TASK INSTRUCTIONS –
- a) For each of statements (i), (ii) and (iii), state whether it agrees with the article on Nigerian FinTech regulation, answering yes or no and quoting the deciding words of the article. (i) The SEC released its statement on the Investments and Securities Tribunal decision concerning Chaka on 19 December 2020. (ii) In March 2021, Chaka announced that it had obtained a licence from the Central Bank of Nigeria. (iii) The SEC's statement of 8 April 2021 permitted online platforms to offer foreign securities if they were partnered with capital market operators registered with the SEC.
- b) Condense the paragraph of the article on Nigerian FinTech regulation that begins "On 19 December 2020, SEC released" into a shorter version, keeping its main facts.
- c) Return word for word the passage of the article on Nigerian FinTech regulation from "Nevertheless, this appeared" up to and including "Digital Sub-Broker Licence[4].".

In this article, our Olubusola Oyeyosola O. Diya, examines the legal and regulatory considerations for the provision of these platforms by FinTech companies who intend to sell foreign securities to the investing public.



The Nigerian FinTech Industry has been booming with focus on payment services, wealth management and investment technology companies (investment tech[1]). An area of the industry that has gained attention recently is investment tech with the emergence of platforms offering securities of foreign companies to investors in Nigeria using technology.

Although the public has been enthusiastic about taking advantage of this opportunity to widen their investments by buying foreign stocks, the Securities and Exchange Commission (“SEC”) and the Central Bank of Nigeria (“CBN”) – have been more conservative in their acceptance.




On 19 December 2020, SEC released a statement on the decisions of the Investments and Securities Tribunal (“IST”) restraining Chaka Technology Ltd from advertising or offering securities of companies or other entities[2]. The facts of the matter showed that SEC had applied to the IST for the interim order on the grounds that Chaka’s activities – ‘providing a platform for the purchase of shares in foreign companies such as Google, Amazon and Alibaba’ – was outside the regulatory purview of the SEC and without the required registration.


Nevertheless, this appeared resolved in March 2021, when Chaka announced that it had obtained a licence from the SEC[3], created to enable it to provide its services – the Digital Sub-Broker Licence[4].


However, on 8 April 2021, SEC issued a statement warning providers of online investment and trading platforms, with access to securities of foreign companies registered in other jurisdictions, to desist from offering their services to the investment public in Nigeria, even where they are partnered with capital market operators registered with the SEC[5]. The SEC went on to state that only foreign securities listed on an Exchange registered in Nigeria may be offered to the Nigerian public.


This statement by the SEC seemed to confuse investors and FinTech companies who had thought the issue of selling foreign securities was resolved with the issuance of the Digital Sub-Broker Licence to Chaka.


However, a careful review of the surrounding facts will show that the statements made by the SEC are not in conflict. It is therefore important to examine the regulatory framework of the Nigerian capital markets to understand the parameters under which FinTech companies may offer foreign securities to the Nigerian investing public.

GIVEN DATA –
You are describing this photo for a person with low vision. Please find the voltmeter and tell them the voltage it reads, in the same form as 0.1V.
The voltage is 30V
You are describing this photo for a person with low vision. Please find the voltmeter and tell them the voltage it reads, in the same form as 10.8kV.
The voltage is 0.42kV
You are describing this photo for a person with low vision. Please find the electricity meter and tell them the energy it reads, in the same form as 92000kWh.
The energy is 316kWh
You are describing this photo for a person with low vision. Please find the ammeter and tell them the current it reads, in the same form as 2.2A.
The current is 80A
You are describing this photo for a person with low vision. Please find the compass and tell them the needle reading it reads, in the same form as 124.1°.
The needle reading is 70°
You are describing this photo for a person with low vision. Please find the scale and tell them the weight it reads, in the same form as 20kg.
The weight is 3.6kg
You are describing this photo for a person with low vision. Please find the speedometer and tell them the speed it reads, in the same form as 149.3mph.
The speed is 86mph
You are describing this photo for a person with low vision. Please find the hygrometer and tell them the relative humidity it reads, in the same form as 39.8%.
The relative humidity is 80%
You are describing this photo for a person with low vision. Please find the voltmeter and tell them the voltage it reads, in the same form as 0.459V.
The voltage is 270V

--

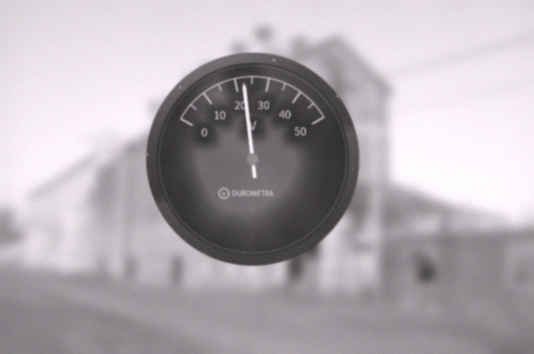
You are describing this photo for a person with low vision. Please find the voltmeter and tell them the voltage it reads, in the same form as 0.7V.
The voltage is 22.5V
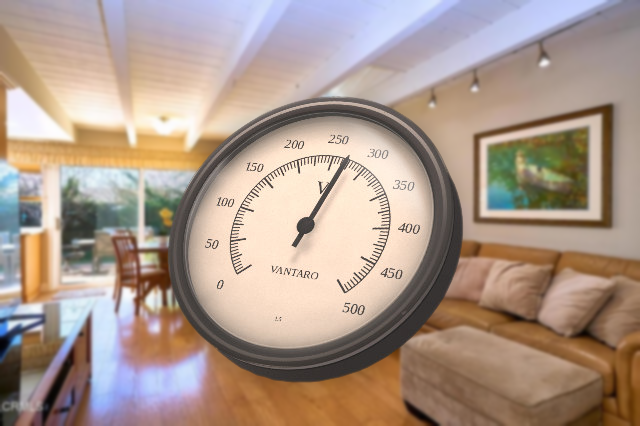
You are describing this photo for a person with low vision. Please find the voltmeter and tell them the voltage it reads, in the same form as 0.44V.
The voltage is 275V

LIST OF SOLUTIONS –
- a)
(i) Yes: "On 19 December 2020, SEC released a statement on the decisions of the Investments and Securities Tribunal"
(ii) No: "Chaka announced that it had obtained a licence from the SEC"
(iii) No: "to desist from offering their services to the investment public in Nigeria, even where they are partnered with capital market operators registered with the SEC"

- b) On 19 December 2020, the SEC announced that the Investments and Securities Tribunal (IST) had restrained Chaka Technology Ltd from advertising or offering securities of companies or other entities. The SEC had sought the interim order because Chaka's platform for buying shares in foreign companies such as Google, Amazon and Alibaba fell outside the SEC's regulatory purview and lacked the required registration.

- c)
Nevertheless, this appeared resolved in March 2021, when Chaka announced that it had obtained a licence from the SEC[3], created to enable it to provide its services – the Digital Sub-Broker Licence[4].